The future of European competitiveness

Is Eurosclerosis again threatening the economy and forestalling a recovery?

The question is this: how can European countries - suffocating under unmanageable sovereign debt, massive youth unemployment, and political gridlock - compete in a ruthless survival-of-the-fittest world economy?

“When we speak of competitiveness, we are actually speaking of imagination - the imagination to re-think our economy,” says Jean-François Copé, government minister and current leader of the opposition UMP party in France. “We have to find a way to control public spending and this is more important than even reducing debt because it can prove we can do better with less.”

Copé and other international political and business leaders joined INSEAD faculty for a series of panel discussions at the INSEAD Global Business Leaders Conference in Paris on July 6, 2012.

Motivation by crisis

“Europe will be OK because Europe is only motivated when there are difficulties, and things are so difficult today there is no way to escape,” declares Thierry Breton, former French Minister of  the Economy, Finance and Industry and head of France Telecom/Orange and now chairman of Atos.  But he cautions, “France has doubled its public debt in the past decade and is still increasing borrowing. These debt levels put France at great risk to market gyrations. The next decade will be the most difficult for Europe.”

Being competitive today encompasses more than just creating new products or services. Markus Christen, Associate Professor of Marketing at INSEAD, says providing broader solutions to customers is another way forward: “Rolls Royce no longer just makes jet engines; it sells 'power by the hour'. Air Liquide does not just sell liquid oxygen but the whole process of producing frozen foods. And Syngenta sells planted rice fields to countries, not just seeds - it's solutions these companies are selling.”

It’s also about how and where you deploy your resources, as that depends on more than just the semblance of saving money. Jim Hagemann Snabe, co-CEO of German business software maker SAP, was blunt: “It costs SAP five times more to hire a German technology worker than one in India. Does that mean if we hire five Indians instead of one German, we get more productivity? No. You don't go to India for cheap labour; you go there for the talent.”

Young European talent, however, is largely to be found in the unemployment lines these days. They also feel disenfranchised politically, according to a panel of young entrepreneurs. Mads Jensen, CEO and co-founder of Sefaira, said, “I believe that more young people would be willing to go into politics if the institutions were able to do something other than protecting the status quo - until that happens I don't think it makes a difference who is in power.”

Save vs spend

INSEAD Deputy Dean of Faculty & Research Ilian Mihov, who is also a macroeconomist who studied at Harvard under U.S. Federal Reserve chairman Ben Bernanke, says Europe can surmount these problems by removing barriers to new business creation and warned against a continuation of economic stimulus packages. “You cannot create growth by printing money to put into the economy,” he warned, “you only create inflation.”

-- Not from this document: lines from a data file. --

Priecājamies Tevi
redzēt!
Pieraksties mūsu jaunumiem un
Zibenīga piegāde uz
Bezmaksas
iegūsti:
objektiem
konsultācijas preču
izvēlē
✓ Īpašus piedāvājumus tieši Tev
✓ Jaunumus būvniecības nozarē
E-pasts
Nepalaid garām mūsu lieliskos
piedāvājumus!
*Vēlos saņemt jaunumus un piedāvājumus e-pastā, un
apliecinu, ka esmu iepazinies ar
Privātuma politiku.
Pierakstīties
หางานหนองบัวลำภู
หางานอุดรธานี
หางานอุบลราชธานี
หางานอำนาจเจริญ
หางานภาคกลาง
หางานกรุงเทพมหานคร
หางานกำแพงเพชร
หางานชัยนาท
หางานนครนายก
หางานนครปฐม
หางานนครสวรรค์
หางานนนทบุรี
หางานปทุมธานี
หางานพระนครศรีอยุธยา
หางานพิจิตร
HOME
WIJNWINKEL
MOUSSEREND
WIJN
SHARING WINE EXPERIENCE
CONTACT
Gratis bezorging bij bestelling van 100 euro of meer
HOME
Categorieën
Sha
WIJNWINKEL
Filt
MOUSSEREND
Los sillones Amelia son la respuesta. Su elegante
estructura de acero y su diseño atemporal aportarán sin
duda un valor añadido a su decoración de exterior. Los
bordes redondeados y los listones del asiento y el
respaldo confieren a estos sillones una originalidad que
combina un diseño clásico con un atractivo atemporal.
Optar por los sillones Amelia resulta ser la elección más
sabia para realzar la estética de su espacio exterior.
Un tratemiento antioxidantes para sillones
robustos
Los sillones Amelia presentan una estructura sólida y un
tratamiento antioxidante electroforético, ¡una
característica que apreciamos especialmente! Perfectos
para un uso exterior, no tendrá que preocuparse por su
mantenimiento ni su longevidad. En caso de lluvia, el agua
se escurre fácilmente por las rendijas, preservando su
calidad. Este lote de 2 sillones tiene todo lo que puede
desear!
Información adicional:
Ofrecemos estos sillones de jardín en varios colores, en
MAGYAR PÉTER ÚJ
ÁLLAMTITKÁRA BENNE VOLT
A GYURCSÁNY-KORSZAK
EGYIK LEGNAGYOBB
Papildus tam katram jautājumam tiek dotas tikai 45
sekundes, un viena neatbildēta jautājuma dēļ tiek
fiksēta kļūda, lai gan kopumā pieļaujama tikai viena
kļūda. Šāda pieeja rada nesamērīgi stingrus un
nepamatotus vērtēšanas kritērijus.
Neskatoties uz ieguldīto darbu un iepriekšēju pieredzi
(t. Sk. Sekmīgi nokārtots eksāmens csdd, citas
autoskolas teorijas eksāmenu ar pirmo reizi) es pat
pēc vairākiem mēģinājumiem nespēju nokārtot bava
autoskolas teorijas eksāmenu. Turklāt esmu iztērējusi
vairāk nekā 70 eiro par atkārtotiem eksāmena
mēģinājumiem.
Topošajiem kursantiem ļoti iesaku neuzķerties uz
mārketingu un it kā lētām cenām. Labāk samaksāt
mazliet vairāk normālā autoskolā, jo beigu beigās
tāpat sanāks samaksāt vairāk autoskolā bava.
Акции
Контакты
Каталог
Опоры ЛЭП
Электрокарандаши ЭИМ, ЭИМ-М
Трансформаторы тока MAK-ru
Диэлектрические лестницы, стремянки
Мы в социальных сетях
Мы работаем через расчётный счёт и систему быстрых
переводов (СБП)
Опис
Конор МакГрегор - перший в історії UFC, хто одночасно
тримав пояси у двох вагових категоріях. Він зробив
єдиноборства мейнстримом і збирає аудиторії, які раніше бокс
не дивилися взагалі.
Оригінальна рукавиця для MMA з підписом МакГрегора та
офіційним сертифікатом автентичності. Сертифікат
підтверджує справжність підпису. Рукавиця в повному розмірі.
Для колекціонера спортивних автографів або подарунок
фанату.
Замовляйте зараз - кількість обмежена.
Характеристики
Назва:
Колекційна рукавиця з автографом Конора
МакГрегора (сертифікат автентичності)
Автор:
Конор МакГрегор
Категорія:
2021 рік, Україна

Acting Dean of INSEAD and Professor of Strategy Peter Zemsky added an ominous historical note to highlight the downside of incessant cutbacks: “Germany is still traumatised by inflation…We should keep in mind the post-WWI Treaty of Versailles and the effect austerity had on Germany at that time.”

How does the rest of the world view the situation in Europe? David Arkless, president of corporate and government affairs at Manpower, said the Chinese look at Europe and see demographic decline because of immigration restrictions; a failure to educate the next generation for the job requirements of the future; overly rigid social protections; and chronic under-investment.

Concisely put, the conditions for competitiveness in Europe today can be fostered by reducing public spending, creating a flexible labour system and modernising the social system. It’s a challenge but it can be met, according to Copé, “By very small steps… to get people to trust again in the future - to get people to believe and talk about competitiveness.”